▶ STATED GOAL A
In the breadth-first search pseudocode below, what is the list called Open also called?

▶ DOCUMENT
•••••

BFS Algorithm  (* breadth-first search *)
   (* Search a graph or state space, depending on the problem definition. *)
   (* S is the start node, T is the goal node. *)
   (* Open is an ordered list of nodes (ordered by arrival time; nodes enter
      at the tail and leave at the head), also called a queue. Closed is a set
      of nodes (order doesn't matter). In general, nodes that need to be
      searched are put on Open. As they are searched, they are removed from
      Open and put in Closed. *)
   (* Pred is defined for each node, and is a list of "came from" indications,
      so when we finally reach T, we traverse Pred to construct a path to S. *)
1  Open <- {S}  (* a list of one element *)
   Closed <- {}  (* the empty set *)
   Pred[S] <- NULL,  found <- FALSE
   WHILE Open <> {} and not found DO
5     x <- the first node on Open
      Open <- Open - {x}  (* remove x from Open *)
      Closed <- Closed + {x}  (* put x in Closed *)
      IF x = T THEN found <- TRUE  (* we're done *)
      ELSE  (* continue search through node x *)
10       let R be the set of neighboring nodes of x
         FOR each y in R DO
            IF y is not on Open or in Closed THEN
               Pred[y] <- x  (* remember where we came from *)
               Open <- Open + {y}  (* put y on Open (at the tail) *)
15 IF found THEN
      use Pred[T] to find Pred[Pred[T]] and so on until S is reached
      (* this traces out the solution path in reverse *)
   ELSE T cannot be reached from S

•••••

▶ STATED GOAL B
Write out the rows below, from the first row up to and including the line containing "scientific name: Vigna racemosa".

•••••

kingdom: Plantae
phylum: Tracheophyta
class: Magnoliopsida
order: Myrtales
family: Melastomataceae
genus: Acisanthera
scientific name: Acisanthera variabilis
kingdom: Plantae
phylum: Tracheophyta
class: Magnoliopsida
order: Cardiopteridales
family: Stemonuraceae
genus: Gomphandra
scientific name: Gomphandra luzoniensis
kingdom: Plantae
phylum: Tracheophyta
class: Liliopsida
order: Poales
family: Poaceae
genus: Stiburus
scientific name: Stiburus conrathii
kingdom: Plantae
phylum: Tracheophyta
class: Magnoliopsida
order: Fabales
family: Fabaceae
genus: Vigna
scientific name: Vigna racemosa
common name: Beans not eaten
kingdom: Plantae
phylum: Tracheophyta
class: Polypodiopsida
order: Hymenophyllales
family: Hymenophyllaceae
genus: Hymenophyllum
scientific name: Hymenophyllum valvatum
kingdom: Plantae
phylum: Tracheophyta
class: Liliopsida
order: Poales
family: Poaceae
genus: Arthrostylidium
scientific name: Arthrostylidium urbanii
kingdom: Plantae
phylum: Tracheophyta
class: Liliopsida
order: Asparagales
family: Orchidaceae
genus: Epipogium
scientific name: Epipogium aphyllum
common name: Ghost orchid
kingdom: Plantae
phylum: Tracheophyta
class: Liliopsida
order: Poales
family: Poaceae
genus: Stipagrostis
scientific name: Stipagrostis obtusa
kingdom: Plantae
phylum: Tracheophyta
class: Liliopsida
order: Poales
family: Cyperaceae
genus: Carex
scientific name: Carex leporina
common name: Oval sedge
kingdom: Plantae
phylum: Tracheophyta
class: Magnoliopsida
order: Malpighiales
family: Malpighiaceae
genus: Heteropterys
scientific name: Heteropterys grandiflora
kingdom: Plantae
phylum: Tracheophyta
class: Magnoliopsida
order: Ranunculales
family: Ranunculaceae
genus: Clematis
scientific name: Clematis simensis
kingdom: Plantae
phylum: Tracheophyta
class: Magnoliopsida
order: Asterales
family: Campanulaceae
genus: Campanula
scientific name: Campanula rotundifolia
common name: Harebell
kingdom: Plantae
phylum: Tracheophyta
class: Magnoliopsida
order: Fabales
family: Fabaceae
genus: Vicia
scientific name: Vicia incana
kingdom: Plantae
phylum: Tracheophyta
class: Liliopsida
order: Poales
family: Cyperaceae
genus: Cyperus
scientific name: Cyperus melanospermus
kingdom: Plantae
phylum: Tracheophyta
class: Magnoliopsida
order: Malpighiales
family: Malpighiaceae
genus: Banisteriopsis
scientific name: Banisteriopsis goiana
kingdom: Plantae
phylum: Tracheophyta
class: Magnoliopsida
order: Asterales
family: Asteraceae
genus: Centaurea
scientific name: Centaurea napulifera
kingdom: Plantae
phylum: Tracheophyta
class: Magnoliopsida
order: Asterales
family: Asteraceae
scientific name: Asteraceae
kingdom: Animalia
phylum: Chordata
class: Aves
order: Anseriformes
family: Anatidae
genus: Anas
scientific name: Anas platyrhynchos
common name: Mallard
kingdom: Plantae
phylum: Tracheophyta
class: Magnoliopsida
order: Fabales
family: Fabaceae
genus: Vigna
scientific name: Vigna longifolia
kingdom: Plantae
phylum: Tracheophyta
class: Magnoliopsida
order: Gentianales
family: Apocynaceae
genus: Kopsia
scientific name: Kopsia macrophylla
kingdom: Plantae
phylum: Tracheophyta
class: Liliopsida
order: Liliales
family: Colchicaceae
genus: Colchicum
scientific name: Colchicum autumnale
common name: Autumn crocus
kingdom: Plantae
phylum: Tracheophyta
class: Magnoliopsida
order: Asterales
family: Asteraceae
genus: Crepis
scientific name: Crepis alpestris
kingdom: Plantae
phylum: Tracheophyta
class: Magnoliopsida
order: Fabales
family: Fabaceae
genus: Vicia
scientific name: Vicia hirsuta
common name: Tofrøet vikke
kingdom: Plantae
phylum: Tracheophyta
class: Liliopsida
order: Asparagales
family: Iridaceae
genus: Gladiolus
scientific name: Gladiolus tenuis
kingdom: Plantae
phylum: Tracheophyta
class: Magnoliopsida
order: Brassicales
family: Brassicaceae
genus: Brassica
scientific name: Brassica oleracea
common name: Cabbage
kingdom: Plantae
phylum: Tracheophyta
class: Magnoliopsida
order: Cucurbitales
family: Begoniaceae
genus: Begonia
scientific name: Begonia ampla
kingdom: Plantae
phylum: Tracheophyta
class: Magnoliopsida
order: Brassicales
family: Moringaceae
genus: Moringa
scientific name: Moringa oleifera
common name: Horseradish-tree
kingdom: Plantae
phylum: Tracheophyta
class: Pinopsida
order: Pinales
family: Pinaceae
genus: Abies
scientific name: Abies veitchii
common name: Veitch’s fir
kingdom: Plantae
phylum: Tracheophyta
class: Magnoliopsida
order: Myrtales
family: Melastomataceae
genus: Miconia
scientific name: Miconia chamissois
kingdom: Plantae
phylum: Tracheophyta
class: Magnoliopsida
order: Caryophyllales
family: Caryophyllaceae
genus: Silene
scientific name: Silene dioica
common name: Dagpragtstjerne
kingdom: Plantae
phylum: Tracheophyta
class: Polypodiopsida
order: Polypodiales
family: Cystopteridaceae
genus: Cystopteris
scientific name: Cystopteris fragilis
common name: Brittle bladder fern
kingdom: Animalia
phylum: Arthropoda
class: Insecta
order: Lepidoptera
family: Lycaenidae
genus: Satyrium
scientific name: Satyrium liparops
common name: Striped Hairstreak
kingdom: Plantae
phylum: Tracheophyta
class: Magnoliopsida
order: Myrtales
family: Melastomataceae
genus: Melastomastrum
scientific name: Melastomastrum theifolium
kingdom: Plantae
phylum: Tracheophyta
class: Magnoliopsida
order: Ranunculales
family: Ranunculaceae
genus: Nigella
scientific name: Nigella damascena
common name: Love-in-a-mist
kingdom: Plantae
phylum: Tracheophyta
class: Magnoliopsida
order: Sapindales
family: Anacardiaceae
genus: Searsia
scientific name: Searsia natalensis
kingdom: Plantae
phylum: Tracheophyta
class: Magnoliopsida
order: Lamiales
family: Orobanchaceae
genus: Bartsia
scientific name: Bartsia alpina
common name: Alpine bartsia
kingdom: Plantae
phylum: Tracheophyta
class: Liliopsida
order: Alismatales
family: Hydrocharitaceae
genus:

•••••

▶ REPLY A
A queue.

▶ REPLY B
kingdom: Plantae
phylum: Tracheophyta
class: Magnoliopsida
order: Myrtales
family: Melastomataceae
genus: Acisanthera
scientific name: Acisanthera variabilis
kingdom: Plantae
phylum: Tracheophyta
class: Magnoliopsida
order: Cardiopteridales
family: Stemonuraceae
genus: Gomphandra
scientific name: Gomphandra luzoniensis
kingdom: Plantae
phylum: Tracheophyta
class: Liliopsida
order: Poales
family: Poaceae
genus: Stiburus
scientific name: Stiburus conrathii
kingdom: Plantae
phylum: Tracheophyta
class: Magnoliopsida
order: Fabales
family: Fabaceae
genus: Vigna
scientific name: Vigna racemosa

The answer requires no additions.